In Psalm 55, the psalmist says he is disappointed with a former best friend of his. In verses 12-14 he says, “If an enemy were insulting me, I could endure it; if a foe were rising against me, I could hide. But it is you, a man like myself, my companion, my close friend, with whom I once enjoyed sweet fellowship at the house of God, as we walked about among the worshipers.”
That’s rough when a close friend is now against you. In marriage, there is a closeness you have, and then when you feel disappointment; when you realize that this person isn’t going to make all your dreams come true, things can get rough between you.
But in this Psalm, like in many places in the Old Testament, followers of God don’t act nice when they feel upset! They express exactly how they feel!
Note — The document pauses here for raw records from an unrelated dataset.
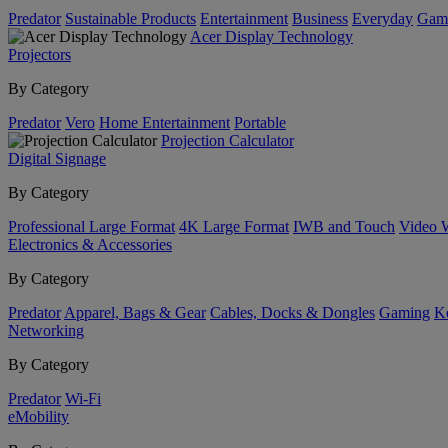
Predator
Sustainable Products
Entertainment
Business
Everyday
Gam
Acer Display Technology
Projectors
By Category
Predator
Vero
Home Entertainment
Portable
Projection Calculator
Digital Signage
By Category
Professional Large Format
4K Large Format
IWB and Touch
Video 
Electronics & Accessories
By Category
Predator
Apparel, Bags & Gear
Cables, Docks & Dongles
Gaming
Ke
Networking
By Category
Predator
Wi-Fi
eMobility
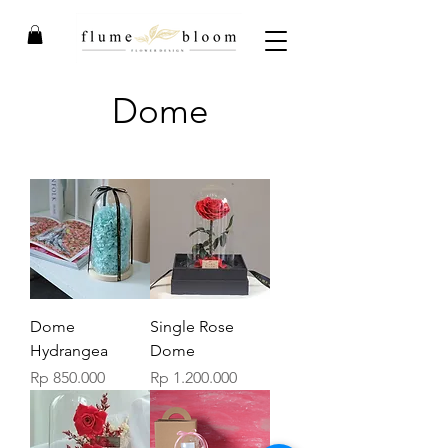
Dome
Dome
Single Rose
Hydrangea
Dome
Price
Price
Rp 850.000
Rp 1.200.000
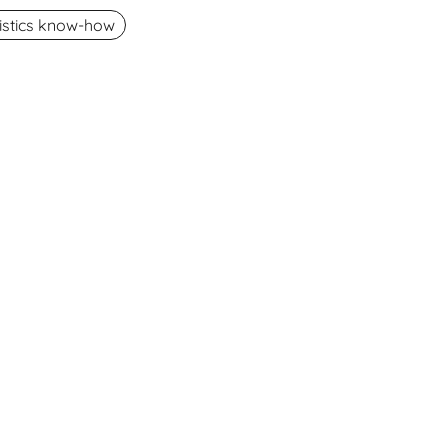
gistics know-how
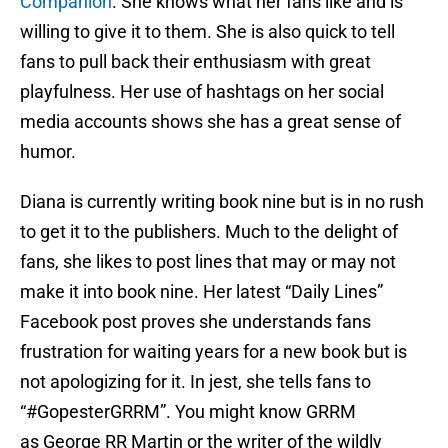
Companion
. She knows what her fans like and is
willing to give it to them. She is also quick to tell
fans to pull back their enthusiasm with great
playfulness. Her use of hashtags on her social
media accounts shows she has a great sense of
humor.
Diana is currently writing book nine but is in no rush
to get it to the publishers. Much to the delight of
fans, she likes to post lines that may or may not
make it into book nine. Her latest “Daily Lines”
Facebook post proves she understands fans
frustration for waiting years for a new book but is
not apologizing for it. In jest, she tells fans to
“#GopesterGRRM”. You might know GRRM
as George RR Martin or the writer of the wildly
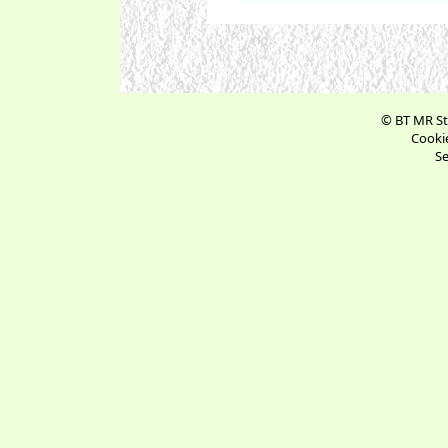
© BT MR St
Cookie
Se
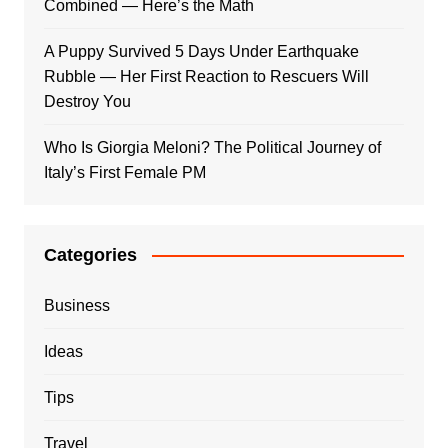
Combined — Here’s the Math
A Puppy Survived 5 Days Under Earthquake
Rubble — Her First Reaction to Rescuers Will
Destroy You
Who Is Giorgia Meloni? The Political Journey of
Italy’s First Female PM
Categories
Business
Ideas
Tips
Travel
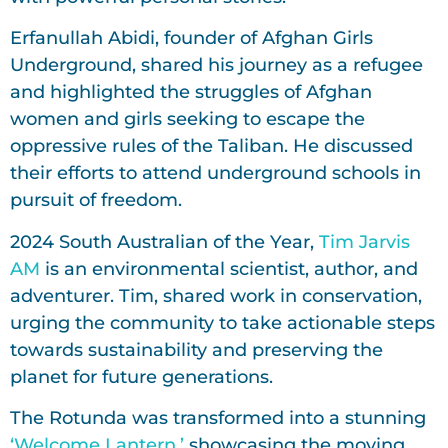
Erfanullah Abidi, founder of Afghan Girls
Underground, shared his journey as a refugee
and highlighted the struggles of Afghan
women and girls seeking to escape the
oppressive rules of the Taliban. He discussed
their efforts to attend underground schools in
pursuit of freedom.
2024 South Australian of the Year,
Tim Jarvis
AM
is an environmental scientist, author, and
adventurer. Tim, shared work in conservation,
urging the community to take actionable steps
towards sustainability and preserving the
planet for future generations.
The Rotunda was transformed into a stunning
‘Welcome Lantern,’
showcasing the moving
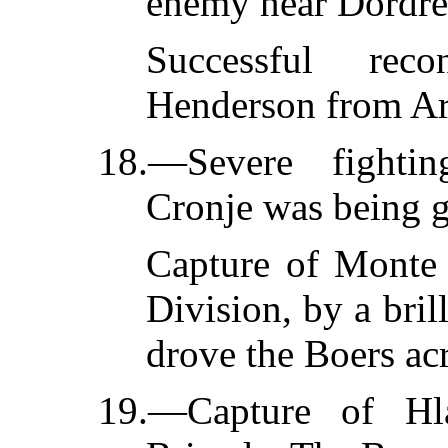
enemy near Dordre
Successful rec
Henderson from Ar
18.—Severe fighti
Cronje was being g
Capture of Monte C
Division, by a bri
drove the Boers acr
19.—Capture of Hl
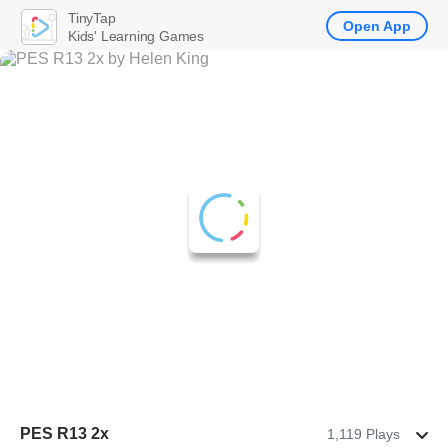
TinyTap
Open App
Kids' Learning Games
PES R13 2x
1,119 Plays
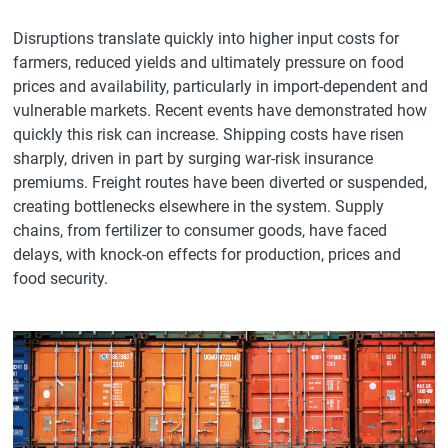
Disruptions translate quickly into higher input costs for
farmers, reduced yields and ultimately pressure on food
prices and availability, particularly in import-dependent and
vulnerable markets. Recent events have demonstrated how
quickly this risk can increase. Shipping costs have risen
sharply, driven in part by surging war-risk insurance
premiums. Freight routes have been diverted or suspended,
creating bottlenecks elsewhere in the system. Supply
chains, from fertilizer to consumer goods, have faced
delays, with knock-on effects for production, prices and
food security.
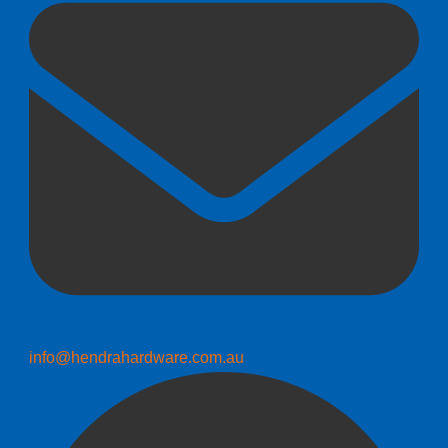
info@hendrahardware.com.au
In verse 15 the Psalm writer says, “Let death take my enemies by surprise; let them go down alive to the realm of the dead, for evil finds lodging among them.” That’s honesty! He is so angry!
The Psalm writer does more than vent his anger. Verses 16 and 17 say: “As for me, I call to God, and the Lord saves me.
Evening, morning, and noon I cry out in distress, and he hears my voice.” The writer of the Psalm turns to God. The usual times of prayer were morning, noon, and evening. He shows up very faithfully and prays to God. He doesn’t skip prayer; he gets on his knees before the Lord over and over. And God saves him. He cries in distress, and the Lord hears his voice.
Verse 22 is the throwing part:” Cast your cares on the Lord and he will sustain you; he will never let the righteous be shaken.” Don’t hold your feelings in, don’t ignore them. Instead, throw your worries over to the Lord, and he will help you keep on keeping on. He will save you. Your disappointment has to go somewhere; God can take what you throw at him. i
There are people here today who have done this: taken anxiety, distress, anger, fears, and tears to God. They cast their cares on the Lord, and He helps them, He saves them.
How does God save us? He humbles us. When you take your cares to God, the first remarkable thing God does isn’t with your spouse. It’s with you. You learn that marriage isn’t about you getting all that you wish for. Your spouse is not a genie in a bottle. Marriage is about love, compassion, caring for your partner as much as yourself. God humbles us. We may realize we have been trying to get something out of our spouse that they were never made to give.
As we take all our feelings to God and pray, pray, pray, we might discover we can let go of some of the things in our box. I told you how disappointed I was in our first year of marriage with my birthday. My mom threw big birthday parties when I was kid, and I expected something like that. I have since learned I can let go of that dream. It’s ok. Or if I do want a party, I can talk with Kevin about what I want.
My challenge for you this week is to ask yourself: Do you need to unload your feelings about this box and your relationship? Start with your Father in heaven. Don’t be polite. Be honest. Throw all your feelings over to God. Cast your cares on him because he cares for you.
One of the hardest things when someone yells at you, or insults you is to reply: “Thank you for sharing with me what’s inside of you.” That’s hard. Some people can do it, but I can’t. It’s hard for a spouse if you throw every feeling you have at them. But it’s easy for God to take your anger or any feelings you have. You can bring anything to God. If it’s important to you, it’s important to your Father in heaven. Your disappointment has to go somewhere; God can take what you throw at him. Cast all your anxiety on the Lord, because he cares for you. And over time, you and your spouse may find that what you both REALLY want is the same thing: to be happy together. Amen.